Beim Topspiel gegen RB Leipzig rückt Brunner erstmals in den Kader. Er rückt für Youssoufa Moukoko (Muskelfaserriss im Oberschenkel) in die Mannschaft und trainiert auch mit den Profis seit seiner Rückkehr. Es ist der Lohn für überragende Leistungen in den vergangenen Monaten.

Schon im Sommer, bei der EM in Ungarn, bei dem die U17 auch schon den Pokal mit nach Hause nehmen konnte, war der Teenager bester Spieler des Turniers, schoss dazu die meisten Tore (4). In diesem Jahr erhielt er außerdem die Fritz-Walter-Medaille in Gold, die Auszeichnung zum besten Nachwuchsspieler des 2006er-Jahrgangs.

Aber nicht nur im Trikot der Nationalmannschaft läuft es für Brunner, sondern auch im Verein. In der U17-Nachwuchsschmiede des BVB gelangen ihm in 26 Spielen 25 Tore und fünf Vorlagen. Sogar beim älteren Jahrgang in der U19 stellte er seinen Torriecher eindrucksvoll unter Beweis. In insgesamt 27 Spielen in der A-Junioren Bundesliga West und der Youth League knipste der 1,86-Meter große Stürmer 19 Mal (3 Assists).

Er ist aber nicht der einzige BVB-Youngster aus der U17-Weltmeister-Truppe, der für Furore sorgt. Mit Almugera Kabar (17) und Charles Herrmann (17) spielen auch zwei weitere U17-Weltmeister für den Dortmunder Nachwuchs.

§ Bereitgestellte Daten
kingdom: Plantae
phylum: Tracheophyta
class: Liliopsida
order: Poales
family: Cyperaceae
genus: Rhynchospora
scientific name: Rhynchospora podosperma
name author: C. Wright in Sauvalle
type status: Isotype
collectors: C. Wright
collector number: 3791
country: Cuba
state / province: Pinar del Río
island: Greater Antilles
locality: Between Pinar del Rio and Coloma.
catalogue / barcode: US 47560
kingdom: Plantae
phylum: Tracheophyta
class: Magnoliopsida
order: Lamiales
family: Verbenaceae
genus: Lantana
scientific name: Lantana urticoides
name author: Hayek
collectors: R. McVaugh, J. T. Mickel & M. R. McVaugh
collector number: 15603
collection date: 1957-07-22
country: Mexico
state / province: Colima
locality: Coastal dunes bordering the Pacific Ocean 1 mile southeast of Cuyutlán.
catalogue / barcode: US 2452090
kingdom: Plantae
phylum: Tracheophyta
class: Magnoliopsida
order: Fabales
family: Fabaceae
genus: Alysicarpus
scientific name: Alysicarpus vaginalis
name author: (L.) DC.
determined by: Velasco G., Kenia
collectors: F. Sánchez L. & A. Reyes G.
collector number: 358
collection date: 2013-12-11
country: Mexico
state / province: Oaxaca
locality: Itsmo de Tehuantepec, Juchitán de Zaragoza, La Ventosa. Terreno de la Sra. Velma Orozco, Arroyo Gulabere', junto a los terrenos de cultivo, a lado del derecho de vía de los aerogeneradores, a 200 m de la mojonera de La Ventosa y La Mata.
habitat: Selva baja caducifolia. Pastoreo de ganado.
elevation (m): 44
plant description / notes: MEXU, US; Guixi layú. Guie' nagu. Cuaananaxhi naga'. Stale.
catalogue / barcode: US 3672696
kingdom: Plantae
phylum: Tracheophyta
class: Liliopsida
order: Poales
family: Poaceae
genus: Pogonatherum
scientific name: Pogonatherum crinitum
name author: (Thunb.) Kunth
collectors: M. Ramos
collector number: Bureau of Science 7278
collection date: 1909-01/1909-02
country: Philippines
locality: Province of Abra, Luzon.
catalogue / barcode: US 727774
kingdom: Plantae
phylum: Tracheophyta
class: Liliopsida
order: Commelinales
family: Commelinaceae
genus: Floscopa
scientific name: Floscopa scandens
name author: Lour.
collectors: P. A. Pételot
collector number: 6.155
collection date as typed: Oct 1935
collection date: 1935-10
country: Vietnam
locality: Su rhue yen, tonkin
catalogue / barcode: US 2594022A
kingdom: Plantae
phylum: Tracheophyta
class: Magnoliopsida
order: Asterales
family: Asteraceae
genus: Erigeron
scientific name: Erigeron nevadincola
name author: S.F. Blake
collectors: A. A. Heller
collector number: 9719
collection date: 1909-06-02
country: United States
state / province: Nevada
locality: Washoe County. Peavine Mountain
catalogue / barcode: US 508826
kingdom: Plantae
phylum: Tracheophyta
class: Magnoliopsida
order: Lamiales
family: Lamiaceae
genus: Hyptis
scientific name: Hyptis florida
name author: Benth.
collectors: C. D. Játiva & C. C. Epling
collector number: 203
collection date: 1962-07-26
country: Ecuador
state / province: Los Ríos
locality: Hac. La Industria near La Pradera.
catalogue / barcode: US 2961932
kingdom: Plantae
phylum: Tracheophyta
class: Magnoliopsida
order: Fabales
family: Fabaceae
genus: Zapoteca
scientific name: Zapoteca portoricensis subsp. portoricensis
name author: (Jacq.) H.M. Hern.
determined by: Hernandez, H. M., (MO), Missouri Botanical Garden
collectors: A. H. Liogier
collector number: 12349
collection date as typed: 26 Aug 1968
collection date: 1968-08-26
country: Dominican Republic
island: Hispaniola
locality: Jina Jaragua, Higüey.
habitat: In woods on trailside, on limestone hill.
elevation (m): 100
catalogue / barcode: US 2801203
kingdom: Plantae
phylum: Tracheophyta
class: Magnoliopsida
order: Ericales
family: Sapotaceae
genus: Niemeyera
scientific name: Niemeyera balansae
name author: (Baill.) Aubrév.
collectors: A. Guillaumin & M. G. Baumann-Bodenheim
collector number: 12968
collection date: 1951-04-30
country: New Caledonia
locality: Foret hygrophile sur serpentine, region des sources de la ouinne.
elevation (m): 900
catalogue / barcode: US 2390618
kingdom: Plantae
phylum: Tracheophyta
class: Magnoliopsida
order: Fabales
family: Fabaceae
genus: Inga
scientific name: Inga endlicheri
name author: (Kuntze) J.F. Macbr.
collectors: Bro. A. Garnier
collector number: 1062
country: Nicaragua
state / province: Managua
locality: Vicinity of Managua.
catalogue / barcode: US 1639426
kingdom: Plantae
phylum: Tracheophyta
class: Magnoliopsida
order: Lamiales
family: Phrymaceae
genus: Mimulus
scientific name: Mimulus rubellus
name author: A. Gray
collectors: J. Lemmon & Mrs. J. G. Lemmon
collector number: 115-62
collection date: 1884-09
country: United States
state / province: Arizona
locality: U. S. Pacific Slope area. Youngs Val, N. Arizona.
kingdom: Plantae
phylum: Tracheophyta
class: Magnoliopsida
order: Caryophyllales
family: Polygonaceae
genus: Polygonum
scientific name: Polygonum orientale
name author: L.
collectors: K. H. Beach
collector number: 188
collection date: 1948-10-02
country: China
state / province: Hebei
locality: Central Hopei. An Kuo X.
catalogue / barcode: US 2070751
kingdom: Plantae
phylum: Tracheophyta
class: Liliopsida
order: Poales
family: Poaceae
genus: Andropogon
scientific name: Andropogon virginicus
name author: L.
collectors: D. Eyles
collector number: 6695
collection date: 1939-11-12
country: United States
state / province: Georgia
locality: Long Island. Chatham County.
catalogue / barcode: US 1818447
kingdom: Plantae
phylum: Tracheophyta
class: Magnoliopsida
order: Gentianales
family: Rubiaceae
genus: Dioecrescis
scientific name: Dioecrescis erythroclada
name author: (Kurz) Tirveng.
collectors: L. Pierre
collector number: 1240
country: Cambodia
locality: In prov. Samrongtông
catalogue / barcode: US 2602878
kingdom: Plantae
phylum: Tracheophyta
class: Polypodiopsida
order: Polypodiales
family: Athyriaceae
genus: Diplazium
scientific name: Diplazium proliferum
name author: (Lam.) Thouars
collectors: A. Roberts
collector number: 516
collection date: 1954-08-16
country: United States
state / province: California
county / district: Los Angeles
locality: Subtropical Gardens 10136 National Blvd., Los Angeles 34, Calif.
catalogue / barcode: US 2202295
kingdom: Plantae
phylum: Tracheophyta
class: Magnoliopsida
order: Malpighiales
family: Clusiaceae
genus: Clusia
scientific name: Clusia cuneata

§ Ziel der Übung
Schreiben Sie den Abschnitt des Textauszugs zwischen „Beim Topspiel gegen“ und „den vergangenen Monaten.“, beide eingeschlossen, wortgetreu ab. Das Material stammt aus einer anderen Quelle als der Textauszug.

§ Lösung
Beim Topspiel gegen RB Leipzig rückt Brunner erstmals in den Kader. Er rückt für Youssoufa Moukoko (Muskelfaserriss im Oberschenkel) in die Mannschaft und trainiert auch mit den Profis seit seiner Rückkehr. Es ist der Lohn für überragende Leistungen in den vergangenen Monaten.